__TASK PROMPT__.
How might the passage below about the SouthGate development go on? Write its next part, starting after its final sentence.

__SELECTED EXCERPT__.
◇ ◇ ◇ ◇
The area has seven pedestrianised streets and a central plaza (SouthGate Place), and is bordered by New Orchard Street, Manvers Street, Dorchester Street, and Southgate Street. The names of the new pedestrianised streets follow the names of streets that previously occupied similar positions on the site (Philip Street, Newark Street, Railway Street, etc.), although Marchant's Passage has been reborn as New Marchant's Passage. The street sign for New Marchant's Passage is missing the apostrophe.

Block E/F was designed to accommodate restaurants on the first floor and, on the upper floor, a leisure centre, including a swimming pool under the large central glass roof. Both the first and upper floors feature outdoor balconies facing into SouthGate Place through Georgian columns spanning the two levels. The developers were unable to find a tenant to operate the planned leisure centre and the floor has been re-purposed as office space. However, the plans for the first floor were fulfilled with a restaurant, which is now closed (originally Jimmy's World Grill & Bar) taking approximately half the floor (entrance on Dorchester Street) and Cosy Club taking the other half (entrance on SouthGate Place). Cosy Club's space includes the first-floor balcony facing into SouthGate Place.
◇ ◇ ◇ ◇
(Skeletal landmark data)
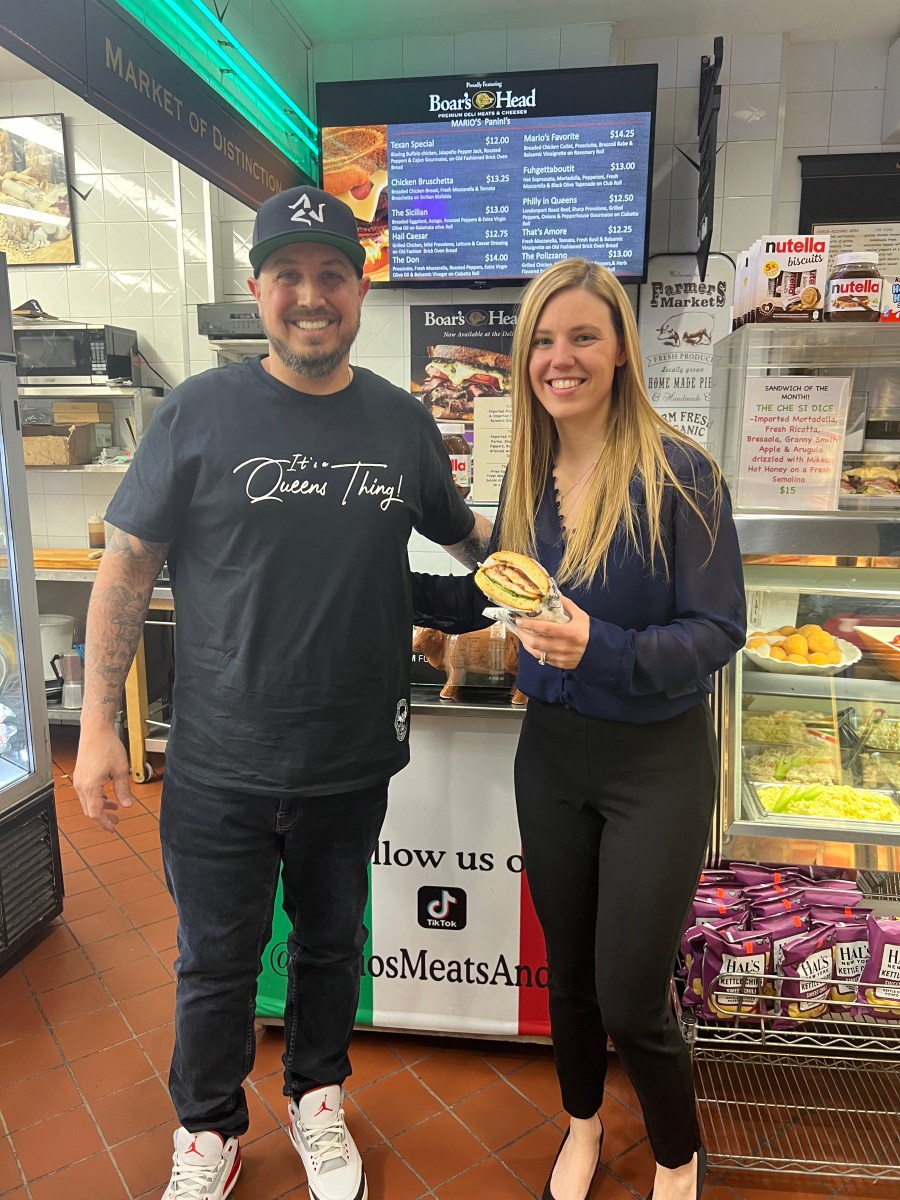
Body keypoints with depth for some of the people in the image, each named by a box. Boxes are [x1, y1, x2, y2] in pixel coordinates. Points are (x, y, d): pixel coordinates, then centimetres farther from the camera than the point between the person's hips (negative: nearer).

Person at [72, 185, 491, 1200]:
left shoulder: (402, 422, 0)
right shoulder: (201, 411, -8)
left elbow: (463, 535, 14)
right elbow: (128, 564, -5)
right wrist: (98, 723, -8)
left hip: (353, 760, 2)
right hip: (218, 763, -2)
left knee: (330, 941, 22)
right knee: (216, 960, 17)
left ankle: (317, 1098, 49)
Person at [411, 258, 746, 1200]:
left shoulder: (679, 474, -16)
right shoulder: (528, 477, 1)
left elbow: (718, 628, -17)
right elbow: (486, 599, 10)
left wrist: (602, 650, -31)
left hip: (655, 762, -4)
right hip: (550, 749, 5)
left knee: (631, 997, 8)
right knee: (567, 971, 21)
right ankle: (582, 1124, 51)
◇ ◇ ◇ ◇
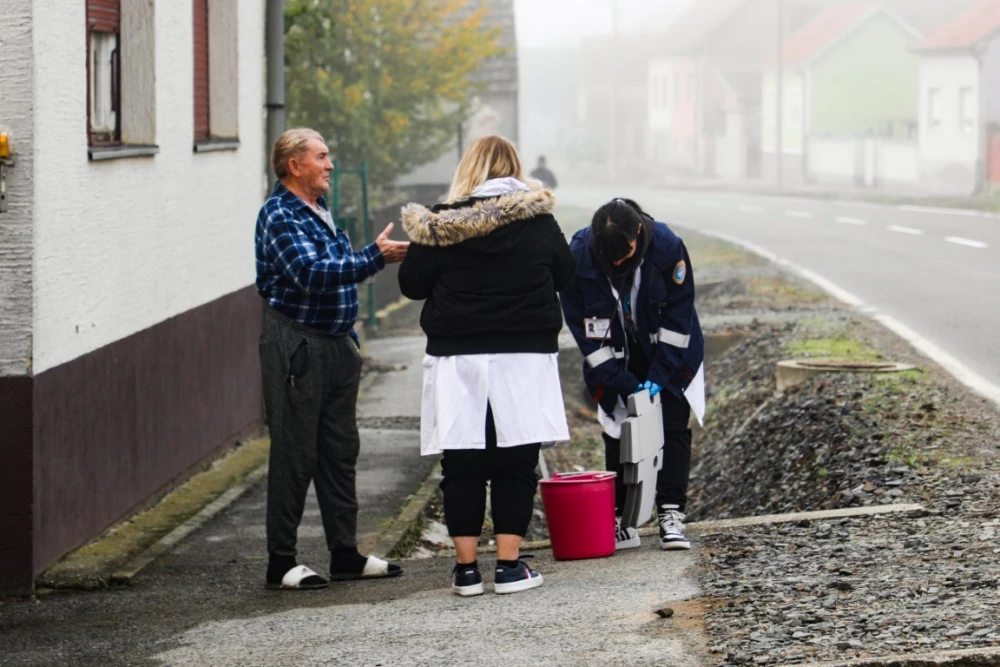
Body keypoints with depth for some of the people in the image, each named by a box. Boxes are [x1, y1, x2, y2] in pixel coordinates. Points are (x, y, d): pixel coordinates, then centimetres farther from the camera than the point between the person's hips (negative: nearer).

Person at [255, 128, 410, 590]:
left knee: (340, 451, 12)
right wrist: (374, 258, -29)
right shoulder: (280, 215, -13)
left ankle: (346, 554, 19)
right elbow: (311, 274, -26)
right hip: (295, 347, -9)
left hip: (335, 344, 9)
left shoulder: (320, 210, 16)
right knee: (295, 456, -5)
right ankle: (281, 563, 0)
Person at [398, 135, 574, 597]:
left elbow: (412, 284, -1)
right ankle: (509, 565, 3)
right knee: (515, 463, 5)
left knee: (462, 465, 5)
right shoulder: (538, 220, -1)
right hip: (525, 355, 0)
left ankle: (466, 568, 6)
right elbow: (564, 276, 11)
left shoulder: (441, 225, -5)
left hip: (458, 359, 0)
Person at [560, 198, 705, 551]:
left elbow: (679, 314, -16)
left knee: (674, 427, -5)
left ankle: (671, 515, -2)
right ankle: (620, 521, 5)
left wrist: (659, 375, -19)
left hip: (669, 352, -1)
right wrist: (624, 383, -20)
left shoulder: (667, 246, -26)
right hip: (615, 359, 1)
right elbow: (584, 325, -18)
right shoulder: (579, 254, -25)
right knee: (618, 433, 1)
◇ ◇ ◇ ◇
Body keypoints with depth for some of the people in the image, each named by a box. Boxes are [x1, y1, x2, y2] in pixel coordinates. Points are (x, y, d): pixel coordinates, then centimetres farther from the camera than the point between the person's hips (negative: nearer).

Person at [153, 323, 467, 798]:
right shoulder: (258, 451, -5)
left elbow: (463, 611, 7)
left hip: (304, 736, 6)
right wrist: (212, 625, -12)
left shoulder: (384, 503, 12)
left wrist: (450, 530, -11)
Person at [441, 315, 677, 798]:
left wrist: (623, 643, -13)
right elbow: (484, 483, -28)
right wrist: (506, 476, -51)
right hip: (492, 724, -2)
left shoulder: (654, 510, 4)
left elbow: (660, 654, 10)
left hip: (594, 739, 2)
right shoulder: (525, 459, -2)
◇ ◇ ◇ ◇
__RESPONSE TO THE TASK__.
===Brunel Square===
In late 2011, Multi started developments to more closely integrate Bath Spa railway station and Bath bus station with SouthGate, and redevelop some of the railway station car park and northern ramp into a restaurant complex, set amid Brunel's railway arches, at a cost of £12 million. The restaurant complex is named The Vaults Restaurant Quarter.

==Retailers==
The centre was anchored by Debenhams, until the store closed in 2021. SouthGate has over 50 other shops, including H&M, New Look, Apple Store Urban Outfitters, Fat Face, River Island, Hotel Chocolat and Boots.

Currys was the only shop that has been continuously present for over sixty years: it was in Southgate Street up until the early 1970s, was then in the old Southgate Shopping Centre, and is now in the new SouthGate. Currys closed their Southgate store in 2020 and relocated the store and staff to their bigger store on the Lower Bristol Road.

===Restaurants===
Restaurants and food outlets in the main SouthGate centre include Pizza Express, Caffè Nero, Krispy Kreme, Pret a Manger, a branch of Giraffe Restaurants, and Cake Café; and, added in 2017 in the space that was previously Little SouthGate, are Absurd Bird, Tapas Revolution, Thaikun, and Comptoir Libanais. There is also a Sainsbury's Local supermarket.

Restaurants and food outlets in the Brunel Square vaults include Be At One, Gourmet Burger Kitchen, Franco Manca, Graze, Prezzo, and Nando's.

===Little SouthGate===
The arcade, Little SouthGate, running through the middle of Block E/F, housed a number of smaller shops, none of which was a sustained success. As a result, planning permission to remove the arcade and replace it with four restaurants was approved in 2016. In 2017 the work was completed and there is no longer a Little SouthGate. The restaurants are Thaikhun, Comptoir Libanais, Absurd Bird, and Tapas Revolution.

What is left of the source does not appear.